• ACTION ITEM: Below is a listing; restate from it, character for character, the lines beginning at the line holding "#6dbee9; stroke-width: 4" and ending at the line holding "central; stroke-width: 5;", both included.

• SUPPLIED ENTRIES:
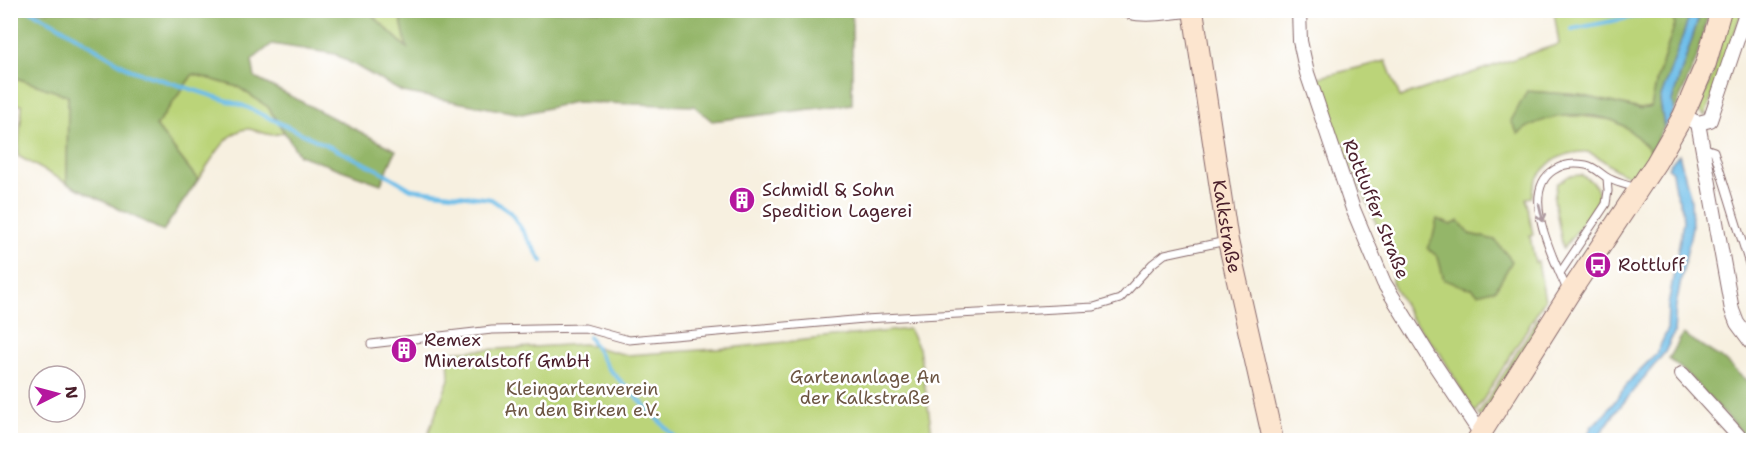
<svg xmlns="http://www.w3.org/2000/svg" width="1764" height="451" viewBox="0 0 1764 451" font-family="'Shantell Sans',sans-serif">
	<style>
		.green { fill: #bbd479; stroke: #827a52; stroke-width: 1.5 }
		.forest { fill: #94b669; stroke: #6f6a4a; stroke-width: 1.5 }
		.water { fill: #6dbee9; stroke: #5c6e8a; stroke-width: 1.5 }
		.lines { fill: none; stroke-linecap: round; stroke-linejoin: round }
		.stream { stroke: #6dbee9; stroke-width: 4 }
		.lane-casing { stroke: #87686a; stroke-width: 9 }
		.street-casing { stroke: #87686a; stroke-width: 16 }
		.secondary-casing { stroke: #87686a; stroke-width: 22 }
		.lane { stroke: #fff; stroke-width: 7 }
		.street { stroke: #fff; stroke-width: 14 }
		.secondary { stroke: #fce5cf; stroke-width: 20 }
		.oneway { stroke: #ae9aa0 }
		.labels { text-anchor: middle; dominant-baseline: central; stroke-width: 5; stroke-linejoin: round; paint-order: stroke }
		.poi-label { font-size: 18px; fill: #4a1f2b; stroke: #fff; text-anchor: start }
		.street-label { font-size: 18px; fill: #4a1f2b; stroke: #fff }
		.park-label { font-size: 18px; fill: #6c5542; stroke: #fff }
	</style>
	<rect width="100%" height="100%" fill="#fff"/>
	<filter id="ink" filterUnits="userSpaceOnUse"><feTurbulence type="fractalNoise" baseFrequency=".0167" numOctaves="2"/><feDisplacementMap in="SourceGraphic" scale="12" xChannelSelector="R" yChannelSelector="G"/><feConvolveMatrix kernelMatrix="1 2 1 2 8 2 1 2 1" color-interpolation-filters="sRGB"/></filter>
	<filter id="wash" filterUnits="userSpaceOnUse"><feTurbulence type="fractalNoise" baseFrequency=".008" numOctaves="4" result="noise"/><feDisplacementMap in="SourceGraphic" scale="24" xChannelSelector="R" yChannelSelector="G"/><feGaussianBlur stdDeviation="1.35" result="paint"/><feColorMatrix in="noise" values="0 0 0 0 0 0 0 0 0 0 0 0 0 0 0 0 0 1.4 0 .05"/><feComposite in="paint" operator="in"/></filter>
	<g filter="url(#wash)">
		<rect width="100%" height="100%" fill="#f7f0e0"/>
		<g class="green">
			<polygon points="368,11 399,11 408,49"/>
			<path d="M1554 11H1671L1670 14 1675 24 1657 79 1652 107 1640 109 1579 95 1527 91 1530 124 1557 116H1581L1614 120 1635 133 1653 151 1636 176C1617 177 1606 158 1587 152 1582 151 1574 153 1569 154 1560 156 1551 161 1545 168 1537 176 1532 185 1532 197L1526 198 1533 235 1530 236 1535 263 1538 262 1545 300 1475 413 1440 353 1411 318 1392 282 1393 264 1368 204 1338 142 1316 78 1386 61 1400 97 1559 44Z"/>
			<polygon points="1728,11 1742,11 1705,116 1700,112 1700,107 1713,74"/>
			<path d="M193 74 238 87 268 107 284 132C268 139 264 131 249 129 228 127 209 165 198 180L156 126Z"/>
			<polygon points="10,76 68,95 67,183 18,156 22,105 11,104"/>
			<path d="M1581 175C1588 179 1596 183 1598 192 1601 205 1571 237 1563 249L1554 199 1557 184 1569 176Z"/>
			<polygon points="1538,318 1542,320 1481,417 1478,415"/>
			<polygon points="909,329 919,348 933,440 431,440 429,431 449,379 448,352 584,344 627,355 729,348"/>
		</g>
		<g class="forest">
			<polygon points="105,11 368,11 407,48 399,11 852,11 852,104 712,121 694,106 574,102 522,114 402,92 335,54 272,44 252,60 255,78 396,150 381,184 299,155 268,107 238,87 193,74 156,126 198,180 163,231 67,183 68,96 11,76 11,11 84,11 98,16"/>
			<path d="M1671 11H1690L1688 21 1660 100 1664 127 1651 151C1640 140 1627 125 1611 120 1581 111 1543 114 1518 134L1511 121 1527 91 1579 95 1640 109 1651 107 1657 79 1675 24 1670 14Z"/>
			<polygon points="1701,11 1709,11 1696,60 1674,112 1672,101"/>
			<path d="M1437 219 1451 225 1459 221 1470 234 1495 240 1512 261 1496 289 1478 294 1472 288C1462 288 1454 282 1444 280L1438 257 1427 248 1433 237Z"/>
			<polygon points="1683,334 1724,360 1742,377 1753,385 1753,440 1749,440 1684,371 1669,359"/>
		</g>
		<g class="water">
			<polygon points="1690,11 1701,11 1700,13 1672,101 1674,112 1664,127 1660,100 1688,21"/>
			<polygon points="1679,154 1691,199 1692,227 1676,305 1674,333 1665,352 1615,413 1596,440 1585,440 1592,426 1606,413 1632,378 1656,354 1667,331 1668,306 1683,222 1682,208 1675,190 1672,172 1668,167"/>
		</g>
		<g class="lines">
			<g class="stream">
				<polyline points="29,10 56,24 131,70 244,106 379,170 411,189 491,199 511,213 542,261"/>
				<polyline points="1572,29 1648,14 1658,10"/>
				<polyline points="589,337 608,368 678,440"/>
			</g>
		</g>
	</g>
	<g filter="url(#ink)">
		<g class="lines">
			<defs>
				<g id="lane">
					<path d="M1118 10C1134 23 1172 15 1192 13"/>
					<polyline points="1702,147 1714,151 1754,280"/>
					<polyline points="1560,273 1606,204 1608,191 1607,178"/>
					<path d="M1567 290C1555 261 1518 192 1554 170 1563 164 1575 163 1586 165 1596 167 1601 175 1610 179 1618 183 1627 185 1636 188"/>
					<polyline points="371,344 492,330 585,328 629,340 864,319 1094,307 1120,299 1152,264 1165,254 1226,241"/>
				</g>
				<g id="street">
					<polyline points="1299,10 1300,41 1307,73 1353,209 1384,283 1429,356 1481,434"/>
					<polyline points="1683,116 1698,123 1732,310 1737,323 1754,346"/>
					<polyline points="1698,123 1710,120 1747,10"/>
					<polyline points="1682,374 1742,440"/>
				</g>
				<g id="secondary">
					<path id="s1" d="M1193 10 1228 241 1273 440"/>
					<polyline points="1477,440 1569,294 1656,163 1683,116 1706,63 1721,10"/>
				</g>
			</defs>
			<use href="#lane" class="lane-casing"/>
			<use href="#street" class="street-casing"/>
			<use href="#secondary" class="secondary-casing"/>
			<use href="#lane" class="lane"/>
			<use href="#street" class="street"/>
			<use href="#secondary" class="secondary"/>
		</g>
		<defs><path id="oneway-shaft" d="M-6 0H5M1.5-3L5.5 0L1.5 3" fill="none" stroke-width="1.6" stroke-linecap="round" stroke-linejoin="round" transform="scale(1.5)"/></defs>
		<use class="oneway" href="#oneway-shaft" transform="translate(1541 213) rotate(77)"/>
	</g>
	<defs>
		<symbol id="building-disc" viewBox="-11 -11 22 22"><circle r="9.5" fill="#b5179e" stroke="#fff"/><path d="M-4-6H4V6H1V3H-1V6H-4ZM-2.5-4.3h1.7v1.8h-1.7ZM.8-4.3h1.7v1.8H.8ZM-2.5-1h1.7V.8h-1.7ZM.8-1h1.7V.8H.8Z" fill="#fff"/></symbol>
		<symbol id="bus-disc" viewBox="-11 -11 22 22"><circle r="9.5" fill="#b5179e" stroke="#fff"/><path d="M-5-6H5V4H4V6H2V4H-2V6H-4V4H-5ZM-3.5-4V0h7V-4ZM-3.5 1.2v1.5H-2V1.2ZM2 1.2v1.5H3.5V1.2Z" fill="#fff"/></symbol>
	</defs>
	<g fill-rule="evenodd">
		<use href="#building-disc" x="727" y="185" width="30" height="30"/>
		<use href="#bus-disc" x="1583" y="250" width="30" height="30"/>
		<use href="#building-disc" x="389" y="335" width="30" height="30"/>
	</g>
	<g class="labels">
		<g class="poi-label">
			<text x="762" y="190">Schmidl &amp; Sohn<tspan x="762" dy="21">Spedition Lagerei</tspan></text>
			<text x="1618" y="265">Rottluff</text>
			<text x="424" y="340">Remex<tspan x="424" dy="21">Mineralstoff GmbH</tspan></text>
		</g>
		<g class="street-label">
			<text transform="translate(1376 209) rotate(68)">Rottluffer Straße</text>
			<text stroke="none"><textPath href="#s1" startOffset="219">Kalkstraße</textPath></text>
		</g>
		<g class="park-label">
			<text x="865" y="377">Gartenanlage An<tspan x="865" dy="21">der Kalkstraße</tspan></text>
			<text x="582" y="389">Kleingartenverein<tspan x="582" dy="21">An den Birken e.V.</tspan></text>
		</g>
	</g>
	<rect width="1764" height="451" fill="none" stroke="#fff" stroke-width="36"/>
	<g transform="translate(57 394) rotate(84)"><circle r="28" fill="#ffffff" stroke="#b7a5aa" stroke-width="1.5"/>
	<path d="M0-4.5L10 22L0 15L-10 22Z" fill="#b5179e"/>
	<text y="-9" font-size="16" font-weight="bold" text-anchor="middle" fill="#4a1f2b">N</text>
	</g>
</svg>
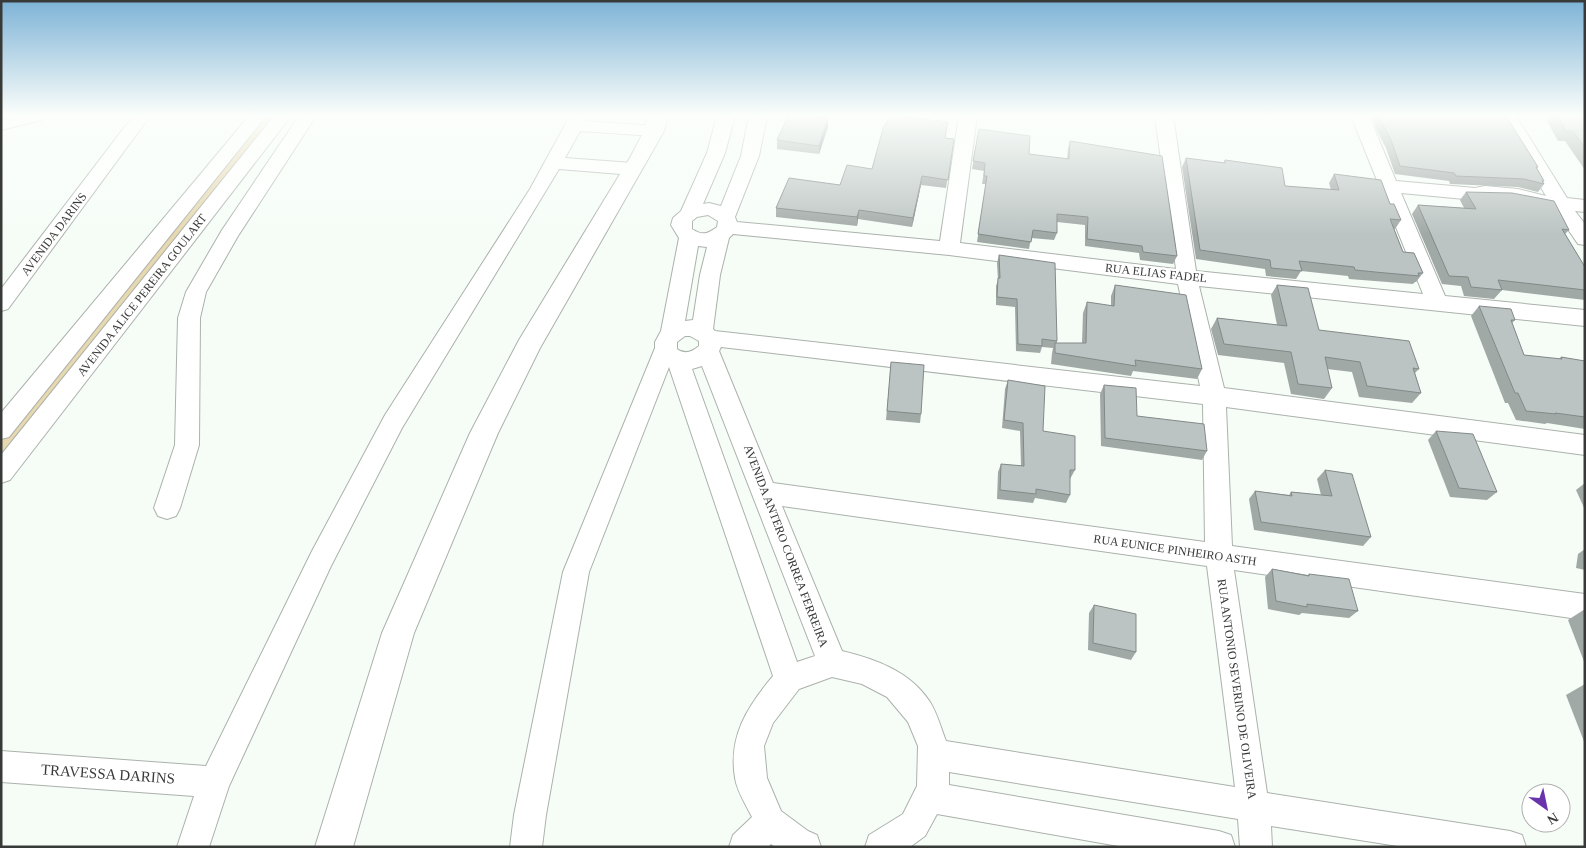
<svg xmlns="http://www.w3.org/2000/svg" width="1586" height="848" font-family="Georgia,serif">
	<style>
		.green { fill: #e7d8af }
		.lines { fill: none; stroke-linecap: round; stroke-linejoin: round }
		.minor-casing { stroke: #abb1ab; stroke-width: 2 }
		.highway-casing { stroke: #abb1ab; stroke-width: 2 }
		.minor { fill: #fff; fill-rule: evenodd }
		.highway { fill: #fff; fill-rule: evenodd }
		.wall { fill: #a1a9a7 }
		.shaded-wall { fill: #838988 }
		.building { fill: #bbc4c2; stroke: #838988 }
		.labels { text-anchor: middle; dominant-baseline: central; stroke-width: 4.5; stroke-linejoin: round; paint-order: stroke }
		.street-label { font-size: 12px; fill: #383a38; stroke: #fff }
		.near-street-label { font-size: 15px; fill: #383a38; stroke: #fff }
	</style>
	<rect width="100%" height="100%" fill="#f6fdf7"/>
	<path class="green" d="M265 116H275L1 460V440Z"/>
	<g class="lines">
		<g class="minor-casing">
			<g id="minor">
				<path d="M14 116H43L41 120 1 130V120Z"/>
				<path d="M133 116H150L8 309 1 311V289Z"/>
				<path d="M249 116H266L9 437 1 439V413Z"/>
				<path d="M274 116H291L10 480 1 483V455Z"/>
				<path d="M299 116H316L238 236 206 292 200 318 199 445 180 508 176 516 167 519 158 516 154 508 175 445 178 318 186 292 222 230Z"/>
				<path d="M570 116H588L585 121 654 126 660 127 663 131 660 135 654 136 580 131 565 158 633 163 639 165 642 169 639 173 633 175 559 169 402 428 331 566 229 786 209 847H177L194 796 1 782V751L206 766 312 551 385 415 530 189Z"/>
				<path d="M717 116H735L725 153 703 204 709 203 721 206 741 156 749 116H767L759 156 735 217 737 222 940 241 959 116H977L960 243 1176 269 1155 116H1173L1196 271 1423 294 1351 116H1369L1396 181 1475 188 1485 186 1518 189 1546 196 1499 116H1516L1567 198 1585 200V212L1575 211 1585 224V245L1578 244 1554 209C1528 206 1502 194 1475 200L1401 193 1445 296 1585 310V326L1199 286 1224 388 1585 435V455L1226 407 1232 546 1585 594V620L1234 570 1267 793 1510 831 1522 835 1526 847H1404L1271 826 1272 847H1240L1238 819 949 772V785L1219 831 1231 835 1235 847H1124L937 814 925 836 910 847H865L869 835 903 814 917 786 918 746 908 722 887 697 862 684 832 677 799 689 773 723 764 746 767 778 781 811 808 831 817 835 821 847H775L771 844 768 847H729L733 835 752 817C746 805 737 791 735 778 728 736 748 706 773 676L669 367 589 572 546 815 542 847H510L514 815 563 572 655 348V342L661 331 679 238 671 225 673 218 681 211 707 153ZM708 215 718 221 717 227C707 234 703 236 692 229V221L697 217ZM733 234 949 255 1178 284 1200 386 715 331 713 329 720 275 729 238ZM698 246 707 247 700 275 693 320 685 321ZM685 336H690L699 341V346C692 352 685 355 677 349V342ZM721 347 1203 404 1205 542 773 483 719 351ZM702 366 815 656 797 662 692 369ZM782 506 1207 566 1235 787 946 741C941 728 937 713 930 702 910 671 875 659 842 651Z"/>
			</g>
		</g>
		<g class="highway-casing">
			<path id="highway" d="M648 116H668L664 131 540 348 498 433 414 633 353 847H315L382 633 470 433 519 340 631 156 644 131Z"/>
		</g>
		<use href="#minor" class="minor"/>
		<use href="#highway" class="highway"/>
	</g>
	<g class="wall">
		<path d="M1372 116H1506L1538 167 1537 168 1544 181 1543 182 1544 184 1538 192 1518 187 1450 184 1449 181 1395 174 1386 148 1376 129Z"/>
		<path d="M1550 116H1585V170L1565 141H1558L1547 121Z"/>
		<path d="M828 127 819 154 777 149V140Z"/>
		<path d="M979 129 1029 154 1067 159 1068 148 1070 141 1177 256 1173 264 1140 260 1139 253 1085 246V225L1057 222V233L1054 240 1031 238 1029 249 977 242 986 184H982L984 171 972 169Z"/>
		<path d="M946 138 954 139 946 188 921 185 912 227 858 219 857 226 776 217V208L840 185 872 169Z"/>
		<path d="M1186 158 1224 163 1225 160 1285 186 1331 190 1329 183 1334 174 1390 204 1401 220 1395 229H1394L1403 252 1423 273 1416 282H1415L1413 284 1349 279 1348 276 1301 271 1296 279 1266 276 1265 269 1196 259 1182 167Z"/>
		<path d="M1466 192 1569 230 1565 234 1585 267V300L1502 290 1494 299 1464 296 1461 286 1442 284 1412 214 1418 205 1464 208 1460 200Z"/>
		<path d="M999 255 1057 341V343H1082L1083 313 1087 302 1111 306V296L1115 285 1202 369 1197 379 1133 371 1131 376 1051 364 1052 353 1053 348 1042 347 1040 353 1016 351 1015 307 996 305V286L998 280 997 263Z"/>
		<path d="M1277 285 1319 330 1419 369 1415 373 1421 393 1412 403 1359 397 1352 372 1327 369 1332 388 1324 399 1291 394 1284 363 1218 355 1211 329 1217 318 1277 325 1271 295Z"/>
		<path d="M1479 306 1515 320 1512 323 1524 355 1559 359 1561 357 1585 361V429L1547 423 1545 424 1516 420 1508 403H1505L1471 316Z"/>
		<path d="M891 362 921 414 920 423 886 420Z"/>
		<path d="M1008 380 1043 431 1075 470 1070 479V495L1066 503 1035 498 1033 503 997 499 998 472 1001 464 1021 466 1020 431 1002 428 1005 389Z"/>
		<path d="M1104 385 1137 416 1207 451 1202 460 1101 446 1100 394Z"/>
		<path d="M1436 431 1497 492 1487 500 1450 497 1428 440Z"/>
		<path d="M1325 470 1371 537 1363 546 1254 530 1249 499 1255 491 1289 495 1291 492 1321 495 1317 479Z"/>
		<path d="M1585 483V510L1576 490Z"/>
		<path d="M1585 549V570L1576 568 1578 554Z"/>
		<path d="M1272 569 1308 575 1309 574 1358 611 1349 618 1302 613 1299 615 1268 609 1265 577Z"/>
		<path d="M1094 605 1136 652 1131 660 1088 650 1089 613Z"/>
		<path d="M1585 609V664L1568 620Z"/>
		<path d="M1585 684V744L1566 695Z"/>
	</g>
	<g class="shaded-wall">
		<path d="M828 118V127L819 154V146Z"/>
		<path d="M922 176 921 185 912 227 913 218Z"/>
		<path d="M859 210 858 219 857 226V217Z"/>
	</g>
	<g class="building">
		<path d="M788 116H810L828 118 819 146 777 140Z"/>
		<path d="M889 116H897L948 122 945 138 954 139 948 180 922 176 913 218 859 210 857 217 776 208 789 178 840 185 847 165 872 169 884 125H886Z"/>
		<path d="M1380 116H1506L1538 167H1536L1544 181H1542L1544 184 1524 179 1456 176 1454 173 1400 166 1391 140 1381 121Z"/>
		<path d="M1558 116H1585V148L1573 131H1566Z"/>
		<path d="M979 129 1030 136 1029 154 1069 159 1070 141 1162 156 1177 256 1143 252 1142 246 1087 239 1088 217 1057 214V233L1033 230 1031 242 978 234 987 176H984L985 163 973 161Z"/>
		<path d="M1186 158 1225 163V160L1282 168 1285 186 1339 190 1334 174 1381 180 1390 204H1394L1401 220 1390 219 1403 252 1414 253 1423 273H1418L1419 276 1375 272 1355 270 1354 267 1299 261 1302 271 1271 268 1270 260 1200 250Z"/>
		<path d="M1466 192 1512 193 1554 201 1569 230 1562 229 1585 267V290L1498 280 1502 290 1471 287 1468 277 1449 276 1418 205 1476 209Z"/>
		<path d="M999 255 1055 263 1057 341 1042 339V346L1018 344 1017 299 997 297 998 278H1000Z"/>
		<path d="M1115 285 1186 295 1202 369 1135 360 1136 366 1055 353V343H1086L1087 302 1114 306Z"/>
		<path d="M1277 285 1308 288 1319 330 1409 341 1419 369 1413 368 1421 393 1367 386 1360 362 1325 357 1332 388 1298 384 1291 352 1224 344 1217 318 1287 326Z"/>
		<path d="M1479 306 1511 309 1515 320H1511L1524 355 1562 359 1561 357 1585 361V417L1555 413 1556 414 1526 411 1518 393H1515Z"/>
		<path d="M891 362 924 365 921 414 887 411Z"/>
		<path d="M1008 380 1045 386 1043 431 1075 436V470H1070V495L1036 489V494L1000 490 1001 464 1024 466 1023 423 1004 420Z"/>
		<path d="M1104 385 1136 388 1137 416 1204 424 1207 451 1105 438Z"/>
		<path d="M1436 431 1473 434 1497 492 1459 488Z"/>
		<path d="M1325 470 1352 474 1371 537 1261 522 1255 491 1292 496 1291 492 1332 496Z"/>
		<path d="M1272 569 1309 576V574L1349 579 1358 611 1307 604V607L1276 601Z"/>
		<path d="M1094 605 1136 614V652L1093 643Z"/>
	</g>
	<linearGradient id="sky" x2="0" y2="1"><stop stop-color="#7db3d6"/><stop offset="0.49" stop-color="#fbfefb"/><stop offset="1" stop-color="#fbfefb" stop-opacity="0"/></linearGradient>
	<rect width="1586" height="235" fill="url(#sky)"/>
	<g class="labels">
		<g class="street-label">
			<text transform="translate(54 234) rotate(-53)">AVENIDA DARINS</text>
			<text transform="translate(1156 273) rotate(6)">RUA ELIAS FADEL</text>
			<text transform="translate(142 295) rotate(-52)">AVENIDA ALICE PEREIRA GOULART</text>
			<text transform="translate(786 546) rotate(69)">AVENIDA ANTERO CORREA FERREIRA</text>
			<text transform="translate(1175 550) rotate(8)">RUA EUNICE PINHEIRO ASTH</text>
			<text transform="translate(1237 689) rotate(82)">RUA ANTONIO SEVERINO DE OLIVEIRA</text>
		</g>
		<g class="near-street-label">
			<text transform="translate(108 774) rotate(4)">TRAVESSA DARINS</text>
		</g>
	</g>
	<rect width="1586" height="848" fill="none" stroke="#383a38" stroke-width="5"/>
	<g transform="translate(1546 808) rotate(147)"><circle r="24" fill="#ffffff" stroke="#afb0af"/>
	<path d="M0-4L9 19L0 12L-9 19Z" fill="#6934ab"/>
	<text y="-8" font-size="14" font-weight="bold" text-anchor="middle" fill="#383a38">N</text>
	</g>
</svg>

• RESPONSE:
		.stream { stroke: #6dbee9; stroke-width: 4 }
		.lane-casing { stroke: #87686a; stroke-width: 9 }
		.street-casing { stroke: #87686a; stroke-width: 16 }
		.secondary-casing { stroke: #87686a; stroke-width: 22 }
		.lane { stroke: #fff; stroke-width: 7 }
		.street { stroke: #fff; stroke-width: 14 }
		.secondary { stroke: #fce5cf; stroke-width: 20 }
		.oneway { stroke: #ae9aa0 }
		.labels { text-anchor: middle; dominant-baseline: central; stroke-width: 5; stroke-linejoin: round; paint-order: stroke }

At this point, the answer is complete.